La Corte di cassazione dopo aver respinto il motivo relativo alla violazione dell’art. 2110 c.c. sul rilievo che nel caso di specie si trattava di licenziamento per giusta causa e non per superamento del periodo di comporto, respinge anche il motivo relativo alla violazione delle disposizioni dell’art. 5 Statuto dei Lavoratori.

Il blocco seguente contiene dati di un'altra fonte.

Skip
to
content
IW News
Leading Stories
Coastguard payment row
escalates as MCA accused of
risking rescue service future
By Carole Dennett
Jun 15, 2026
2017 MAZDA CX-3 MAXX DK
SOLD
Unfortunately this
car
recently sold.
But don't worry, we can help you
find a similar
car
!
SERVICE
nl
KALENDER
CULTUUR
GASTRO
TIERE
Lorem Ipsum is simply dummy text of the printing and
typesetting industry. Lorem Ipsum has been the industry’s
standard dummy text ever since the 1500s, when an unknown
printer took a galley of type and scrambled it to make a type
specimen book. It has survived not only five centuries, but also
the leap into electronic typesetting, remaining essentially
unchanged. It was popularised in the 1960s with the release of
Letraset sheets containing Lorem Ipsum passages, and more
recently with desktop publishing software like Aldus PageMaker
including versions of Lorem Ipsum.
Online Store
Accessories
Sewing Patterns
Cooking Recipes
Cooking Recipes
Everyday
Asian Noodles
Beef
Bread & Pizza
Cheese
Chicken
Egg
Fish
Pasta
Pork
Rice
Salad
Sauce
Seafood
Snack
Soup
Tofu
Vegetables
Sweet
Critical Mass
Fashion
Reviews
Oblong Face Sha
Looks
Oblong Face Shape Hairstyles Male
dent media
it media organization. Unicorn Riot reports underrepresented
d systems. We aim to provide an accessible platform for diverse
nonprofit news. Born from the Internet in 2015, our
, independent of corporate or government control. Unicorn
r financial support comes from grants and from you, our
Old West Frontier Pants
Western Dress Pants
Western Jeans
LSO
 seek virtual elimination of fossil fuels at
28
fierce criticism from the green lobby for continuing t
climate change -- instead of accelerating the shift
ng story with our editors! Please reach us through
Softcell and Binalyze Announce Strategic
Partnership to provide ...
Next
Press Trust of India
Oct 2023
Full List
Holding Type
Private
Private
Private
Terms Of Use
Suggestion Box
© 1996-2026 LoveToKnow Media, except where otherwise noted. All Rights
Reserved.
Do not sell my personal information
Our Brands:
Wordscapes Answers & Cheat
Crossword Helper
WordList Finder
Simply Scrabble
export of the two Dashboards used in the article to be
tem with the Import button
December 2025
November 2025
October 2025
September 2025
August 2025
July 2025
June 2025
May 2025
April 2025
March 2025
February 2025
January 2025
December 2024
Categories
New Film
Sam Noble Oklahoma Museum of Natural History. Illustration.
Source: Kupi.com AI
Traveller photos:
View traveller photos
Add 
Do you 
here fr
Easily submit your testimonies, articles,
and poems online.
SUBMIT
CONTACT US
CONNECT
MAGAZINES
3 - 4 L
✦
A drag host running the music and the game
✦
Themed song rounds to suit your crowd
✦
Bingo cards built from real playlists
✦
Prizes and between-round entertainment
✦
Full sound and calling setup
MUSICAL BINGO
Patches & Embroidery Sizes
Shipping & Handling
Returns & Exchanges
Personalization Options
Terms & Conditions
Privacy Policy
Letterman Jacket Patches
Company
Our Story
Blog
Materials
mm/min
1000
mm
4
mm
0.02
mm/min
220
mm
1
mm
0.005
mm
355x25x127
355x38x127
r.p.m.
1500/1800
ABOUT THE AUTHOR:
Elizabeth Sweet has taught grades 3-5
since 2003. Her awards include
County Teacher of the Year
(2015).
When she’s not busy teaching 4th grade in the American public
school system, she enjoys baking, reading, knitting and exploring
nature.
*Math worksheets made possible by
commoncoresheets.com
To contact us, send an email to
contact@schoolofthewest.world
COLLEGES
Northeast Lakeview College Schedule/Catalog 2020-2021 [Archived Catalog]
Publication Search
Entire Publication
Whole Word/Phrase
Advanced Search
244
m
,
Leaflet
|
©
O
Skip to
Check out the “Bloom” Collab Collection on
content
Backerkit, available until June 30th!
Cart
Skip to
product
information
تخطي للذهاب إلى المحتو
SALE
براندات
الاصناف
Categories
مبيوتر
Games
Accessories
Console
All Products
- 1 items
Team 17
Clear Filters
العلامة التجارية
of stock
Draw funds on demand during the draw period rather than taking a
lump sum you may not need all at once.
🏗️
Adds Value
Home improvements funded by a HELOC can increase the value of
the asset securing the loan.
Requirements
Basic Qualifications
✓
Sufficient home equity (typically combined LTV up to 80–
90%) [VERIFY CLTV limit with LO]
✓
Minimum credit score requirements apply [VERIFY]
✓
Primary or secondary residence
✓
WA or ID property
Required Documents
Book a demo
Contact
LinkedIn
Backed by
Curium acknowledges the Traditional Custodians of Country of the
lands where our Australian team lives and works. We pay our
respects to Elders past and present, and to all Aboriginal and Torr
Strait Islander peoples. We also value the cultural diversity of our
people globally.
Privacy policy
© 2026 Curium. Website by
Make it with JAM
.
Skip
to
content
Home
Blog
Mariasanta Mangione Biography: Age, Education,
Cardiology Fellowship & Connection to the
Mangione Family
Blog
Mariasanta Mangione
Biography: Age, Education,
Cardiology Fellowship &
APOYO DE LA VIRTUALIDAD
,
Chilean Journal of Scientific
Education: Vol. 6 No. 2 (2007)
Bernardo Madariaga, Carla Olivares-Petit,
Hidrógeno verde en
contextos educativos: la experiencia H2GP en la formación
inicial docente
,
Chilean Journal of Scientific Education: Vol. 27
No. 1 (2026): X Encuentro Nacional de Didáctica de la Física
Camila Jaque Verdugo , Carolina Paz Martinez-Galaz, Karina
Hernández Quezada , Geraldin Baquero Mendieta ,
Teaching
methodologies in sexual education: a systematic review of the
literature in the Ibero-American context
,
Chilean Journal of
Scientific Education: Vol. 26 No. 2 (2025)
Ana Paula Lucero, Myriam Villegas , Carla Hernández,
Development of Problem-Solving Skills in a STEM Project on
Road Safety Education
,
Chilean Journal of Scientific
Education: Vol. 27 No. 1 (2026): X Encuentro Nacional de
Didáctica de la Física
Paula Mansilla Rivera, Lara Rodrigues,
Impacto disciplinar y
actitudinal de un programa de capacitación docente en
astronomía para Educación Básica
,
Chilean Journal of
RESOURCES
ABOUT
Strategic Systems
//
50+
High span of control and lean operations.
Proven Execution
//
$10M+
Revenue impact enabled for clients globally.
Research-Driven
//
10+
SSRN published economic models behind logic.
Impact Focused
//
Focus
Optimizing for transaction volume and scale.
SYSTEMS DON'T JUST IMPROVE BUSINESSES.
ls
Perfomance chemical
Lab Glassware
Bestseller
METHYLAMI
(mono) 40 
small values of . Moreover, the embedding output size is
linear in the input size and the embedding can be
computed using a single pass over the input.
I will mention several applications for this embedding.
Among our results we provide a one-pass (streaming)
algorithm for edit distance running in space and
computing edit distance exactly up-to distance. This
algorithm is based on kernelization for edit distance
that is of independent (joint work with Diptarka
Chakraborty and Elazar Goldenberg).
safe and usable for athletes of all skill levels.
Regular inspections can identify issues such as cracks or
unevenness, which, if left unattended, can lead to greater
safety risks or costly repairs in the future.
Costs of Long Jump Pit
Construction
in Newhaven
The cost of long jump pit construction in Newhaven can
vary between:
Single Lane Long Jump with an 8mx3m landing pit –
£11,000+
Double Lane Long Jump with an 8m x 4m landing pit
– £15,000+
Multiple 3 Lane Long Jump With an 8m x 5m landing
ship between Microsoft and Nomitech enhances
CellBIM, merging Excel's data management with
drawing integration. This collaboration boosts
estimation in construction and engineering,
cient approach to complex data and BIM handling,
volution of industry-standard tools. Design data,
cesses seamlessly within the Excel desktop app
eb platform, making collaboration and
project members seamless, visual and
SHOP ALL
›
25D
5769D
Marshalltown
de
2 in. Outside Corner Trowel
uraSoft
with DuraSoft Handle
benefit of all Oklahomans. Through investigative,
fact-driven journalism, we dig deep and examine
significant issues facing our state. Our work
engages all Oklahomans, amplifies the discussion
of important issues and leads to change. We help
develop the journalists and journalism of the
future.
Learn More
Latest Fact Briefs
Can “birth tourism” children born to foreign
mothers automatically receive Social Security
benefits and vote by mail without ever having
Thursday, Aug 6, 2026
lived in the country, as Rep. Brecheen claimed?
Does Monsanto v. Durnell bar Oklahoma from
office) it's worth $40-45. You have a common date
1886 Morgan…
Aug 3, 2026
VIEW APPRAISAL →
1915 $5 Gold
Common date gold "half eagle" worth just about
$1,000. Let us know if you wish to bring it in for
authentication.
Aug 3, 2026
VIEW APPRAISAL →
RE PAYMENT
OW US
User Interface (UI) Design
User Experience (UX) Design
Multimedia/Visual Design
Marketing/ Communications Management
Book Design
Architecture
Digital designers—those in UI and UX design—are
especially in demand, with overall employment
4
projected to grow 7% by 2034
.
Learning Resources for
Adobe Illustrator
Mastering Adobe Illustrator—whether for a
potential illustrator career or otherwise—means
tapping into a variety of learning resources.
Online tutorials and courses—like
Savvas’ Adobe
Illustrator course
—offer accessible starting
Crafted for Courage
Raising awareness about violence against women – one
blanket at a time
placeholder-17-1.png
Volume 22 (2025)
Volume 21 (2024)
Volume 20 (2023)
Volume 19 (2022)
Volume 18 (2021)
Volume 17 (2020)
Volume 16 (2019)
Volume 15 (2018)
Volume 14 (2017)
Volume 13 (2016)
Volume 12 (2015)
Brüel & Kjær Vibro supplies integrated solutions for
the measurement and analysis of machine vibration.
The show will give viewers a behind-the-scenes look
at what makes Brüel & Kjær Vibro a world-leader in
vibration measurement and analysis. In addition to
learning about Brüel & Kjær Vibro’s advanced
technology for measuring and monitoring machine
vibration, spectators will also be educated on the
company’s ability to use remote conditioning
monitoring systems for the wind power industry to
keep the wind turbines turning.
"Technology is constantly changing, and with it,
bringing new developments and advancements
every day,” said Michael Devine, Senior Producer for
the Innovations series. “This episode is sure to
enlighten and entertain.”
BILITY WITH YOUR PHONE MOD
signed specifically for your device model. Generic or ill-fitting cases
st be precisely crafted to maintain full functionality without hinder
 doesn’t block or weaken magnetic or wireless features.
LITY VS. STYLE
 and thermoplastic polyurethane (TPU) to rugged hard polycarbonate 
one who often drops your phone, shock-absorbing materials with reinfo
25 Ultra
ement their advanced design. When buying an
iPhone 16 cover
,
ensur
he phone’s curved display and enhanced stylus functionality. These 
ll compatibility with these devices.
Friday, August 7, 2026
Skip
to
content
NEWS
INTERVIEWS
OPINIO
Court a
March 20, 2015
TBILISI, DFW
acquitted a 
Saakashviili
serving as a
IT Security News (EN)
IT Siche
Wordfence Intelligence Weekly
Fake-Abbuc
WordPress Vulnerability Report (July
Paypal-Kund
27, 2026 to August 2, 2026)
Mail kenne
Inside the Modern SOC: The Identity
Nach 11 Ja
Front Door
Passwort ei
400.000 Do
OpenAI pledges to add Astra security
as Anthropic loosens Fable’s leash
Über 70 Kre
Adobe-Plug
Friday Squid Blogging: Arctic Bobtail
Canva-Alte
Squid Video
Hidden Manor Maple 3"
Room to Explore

Ed infatti le disposizioni dell’art. 5 Statuto dei Lavoratori “non ostano a che le risultanze delle certificazioni mediche prodotte dal lavoratore, e in genere degli accertamenti di carattere sanitario, possano essere contestate anche valorizzando ogni circostanza di fatto – pur non risultante da un accertamento sanitario – atta a dimostrare l’insussistenza della malattia o la non idoneità di quest’ultima a determinare uno stato di incapacità lavorativa, e quindi a giustificare l’assenza, quale in particolare lo svolgimento da parte del lavoratore di un’altra attività lavorativa; analogamente è stata ritenuta la deducibilità dello svolgimento dell’attività lavorativa durante l’assenza per malattia quale illecito disciplinare sotto il profilo dell’eventuale violazione del dovere del lavoratore di non pregiudicare la guarigione o la sua tempestività (Cass. n. 3704/1987, n. 5407/1990, n. 5006/1992, n. 8165/1993, n. 1974/1994, n. 6399/1995, n. 11355/1995)”.
È, dunque, conclude la Corte di Cassazione “naturalmente insito in tale giurisprudenza il riconoscimento della facoltà del datore di lavoro di prendere conoscenza di siffatti comportamenti del lavoratore, che, pur estranei allo svolgimento dell’attività lavorativa, sono rilevanti sotto il profilo del corretto adempimento delle obbligazioni derivanti dal rapporto di lavoro (vedi Cass. 3/5/2001 n. 6236, cui.adde, ex aliis, Cass. 26/11/2014 n. 25162, Cass. 21/9/2016 n. 18507)”.